【Flink状态管理五】Checkpoint的设计与实现

文章目录

  • [1. Checkpoint的整体设计](#1. Checkpoint的整体设计)
  • [2. Checkpoint创建源码解析](#2. Checkpoint创建源码解析)
    • [2.1. DefaultExecutionGraphBuilder.buildGraph](#2.1. DefaultExecutionGraphBuilder.buildGraph)
    • [2.2. ExecutionGraph.enableCheckpointing](#2.2. ExecutionGraph.enableCheckpointing)

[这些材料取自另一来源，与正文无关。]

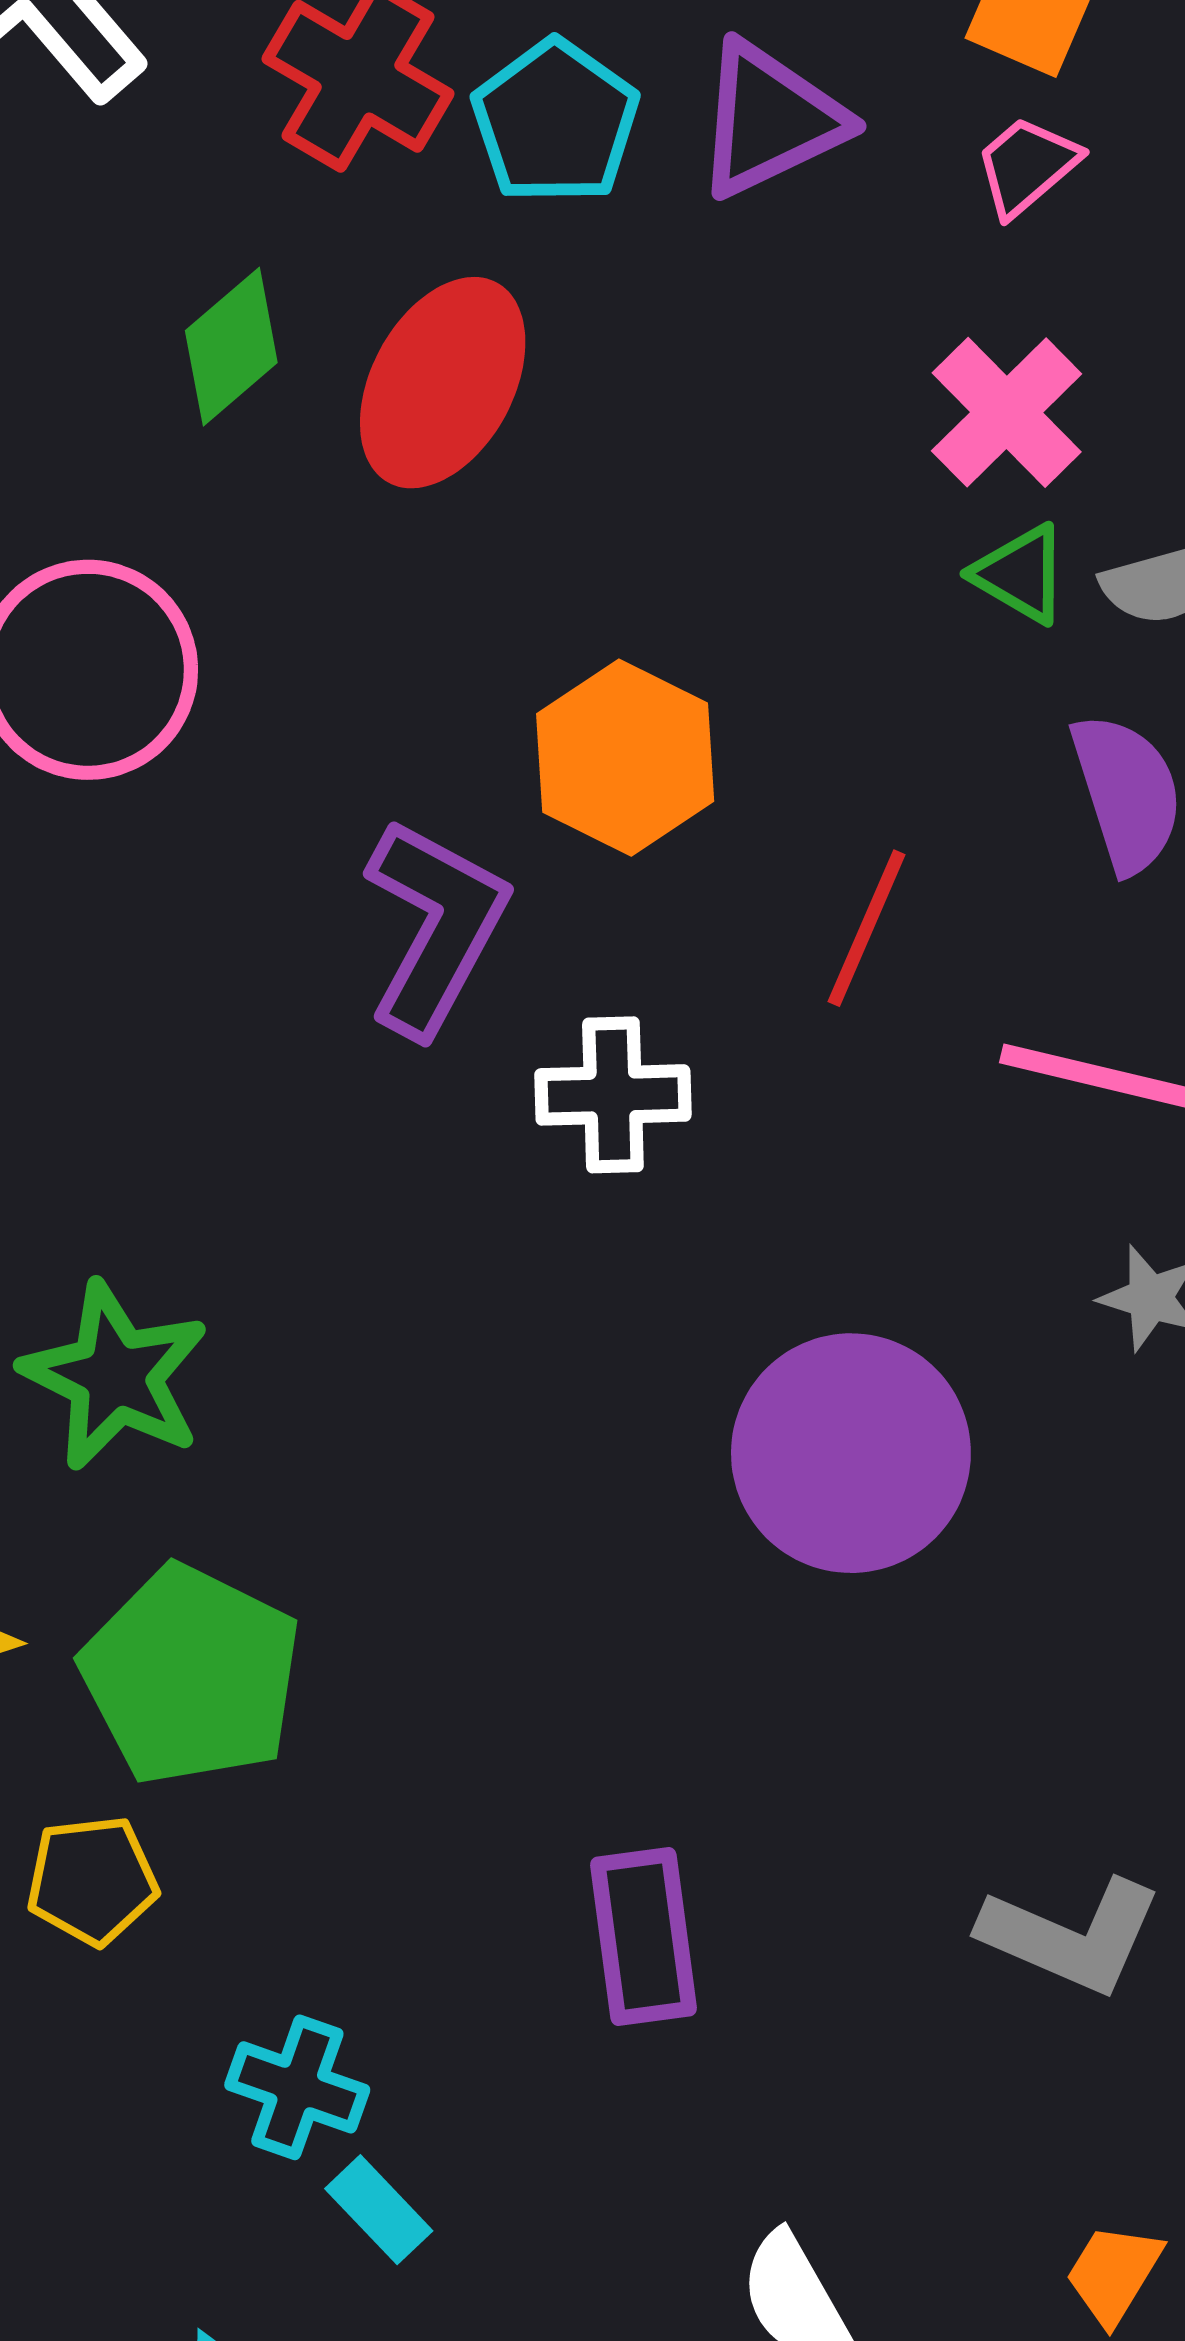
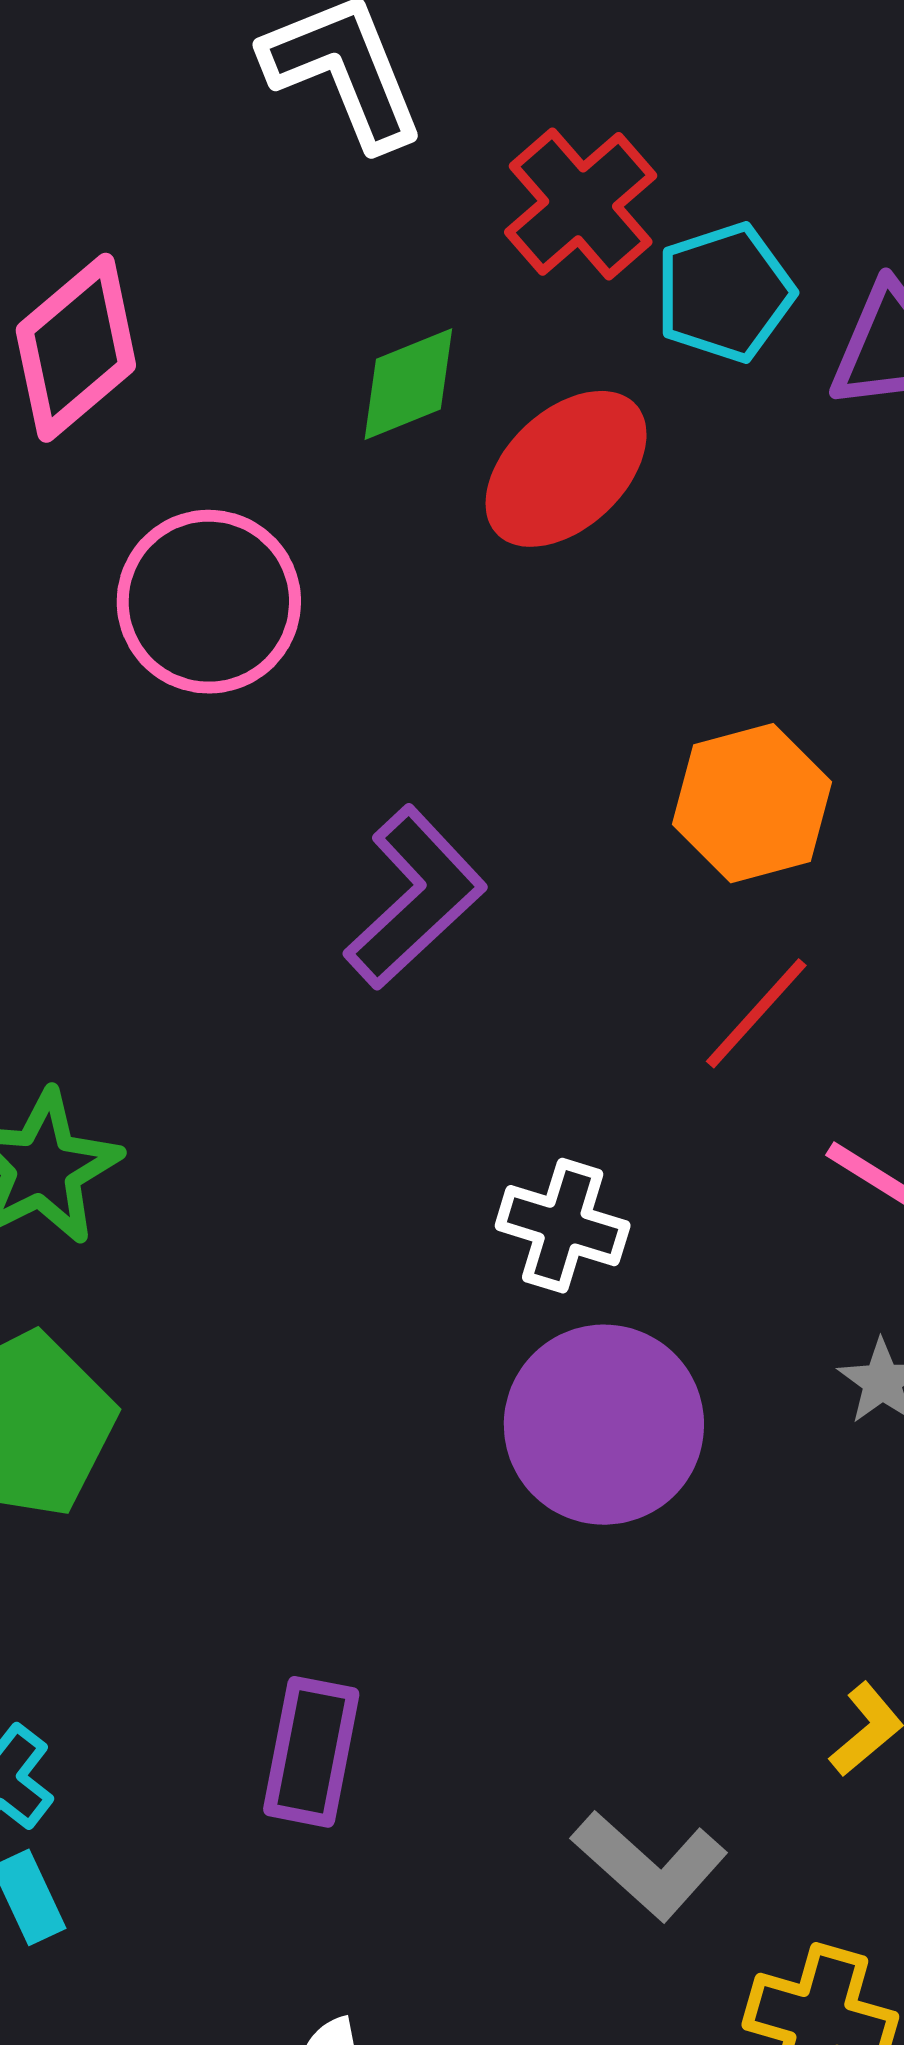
orange hexagon: (625, 758) -> (752, 803), moved
white cross: (613, 1095) -> (563, 1226), moved

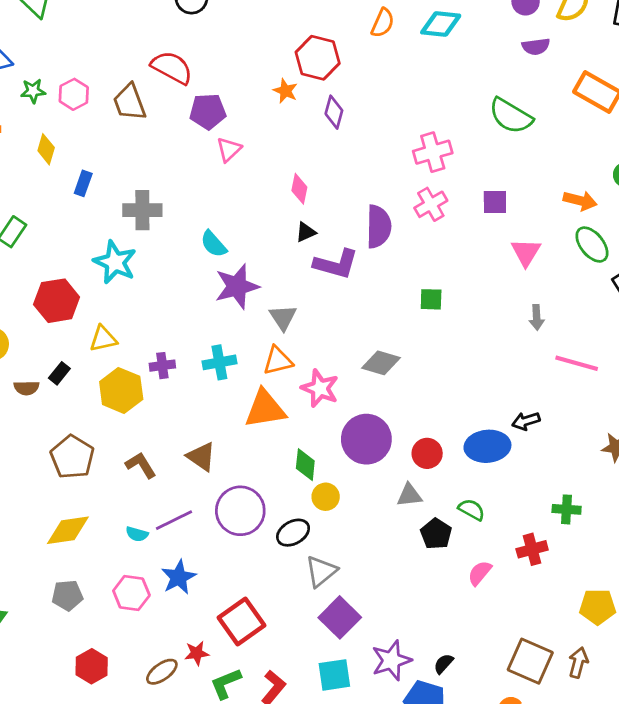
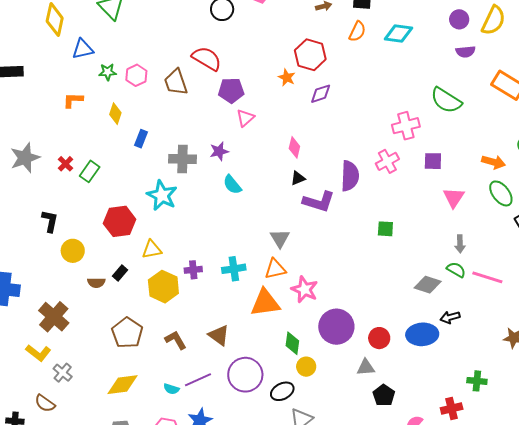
purple diamond: (334, 112) -> (321, 94), turned 55
pink cross: (433, 152) -> (406, 126), moved
purple star: (237, 286) -> (219, 151), moved, size x0.6
gray diamond: (381, 363) -> (428, 285), moved
green semicircle: (472, 510) -> (456, 270), moved

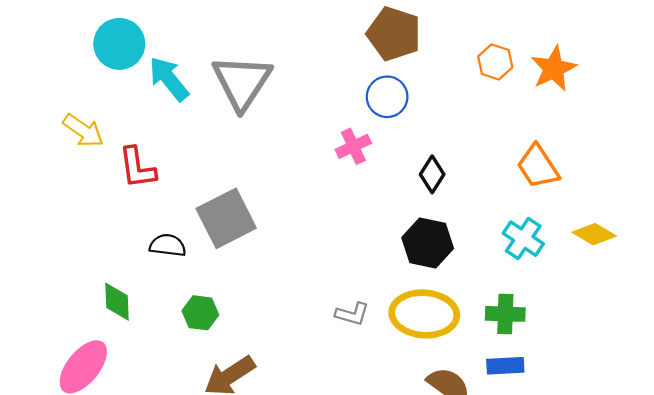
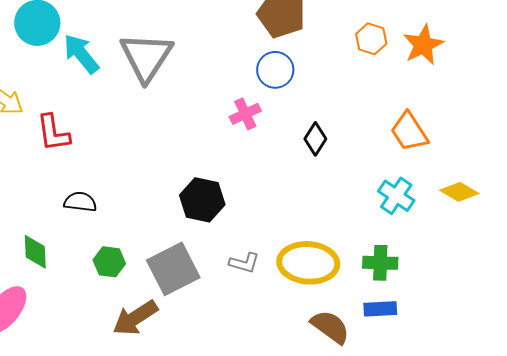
gray square: (226, 218) -> (173, 269), moved
black hexagon: (428, 243) -> (202, 200), moved

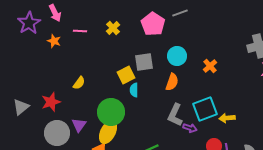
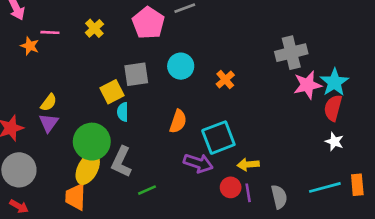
orange star: (54, 41) -> (30, 46), moved
orange semicircle: (172, 82) -> (178, 121), moved
gray L-shape: (175, 115) -> (121, 162), moved
yellow arrow: (227, 118) -> (248, 164), moved
purple triangle: (79, 125) -> (49, 123), moved
purple arrow: (190, 128) -> (198, 163), size x1.5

由于系统原因导致Flink作业无法正常运行的情况非常多,且很多时候都是无法避免的。对于Flink集群来讲,能够快速从异常状态中恢复,同时保证处理数据的正确性和一致性非常重要。Flink主要借助Checkpoint的方式保障整个系统状态数据的一致性,也就是基于ABS算法实现轻量级快照服务。

本节我们详细了解Checkpoint的设计与实现。

1. Checkpoint的整体设计

Checkpoint的执行过程分为三个阶段:启动、执行以及确认完成。其中Checkpoint的启动过程由JobManager管理节点中的CheckpointCoordinator组件控制,该组件会周期性地向数据源节点发送执行Checkpoint的请求,执行频率取决于用户配置的CheckpointInterval参数。

执行过程:

  1. 在JobManager管理节点通过CheckpointCoordinator组件向每个数据源节点发送Checkpoint执行请求,此时数据源节点中的算子会将消费数据对应的Position发送到JobManager管理节点中。
  2. JobManager节点会存储Checkpoint元数据,用于记录每次执行Checkpoint操作过程中算子的元数据信息,例如在FlinkKafkaConsumer中会记录消费Kafka主题的偏移量,用于确认从Kafka主题中读取数据的位置。
  3. 在数据源节点执行完Checkpoint操作后,继续向下游节点发送CheckpointBarrier事件,下游算子通过对齐Barrier事件,触发该算子的Checkpoint操作。
    当下游的map算子接收到数据源节点的Checkpoint
    Barrier事件后,首先对当前算子的数据进行处理,并等待其他上游数据源节点的Barrier事件到达。该过程就是Checkpoint
    Barrier对齐,目的是确保属于同一Checkpoint的数据能够全部到达当前节点。

Barrier事件的作用就是切分不同Checkpoint批次的数据。

  • 当map算子接收到所有上游的Barrier事件后,就会触发当前算子的Checkpoint操作,并将状态数据快照到指定的外部持久化介质中,该操作主要借助状态后端存储实现。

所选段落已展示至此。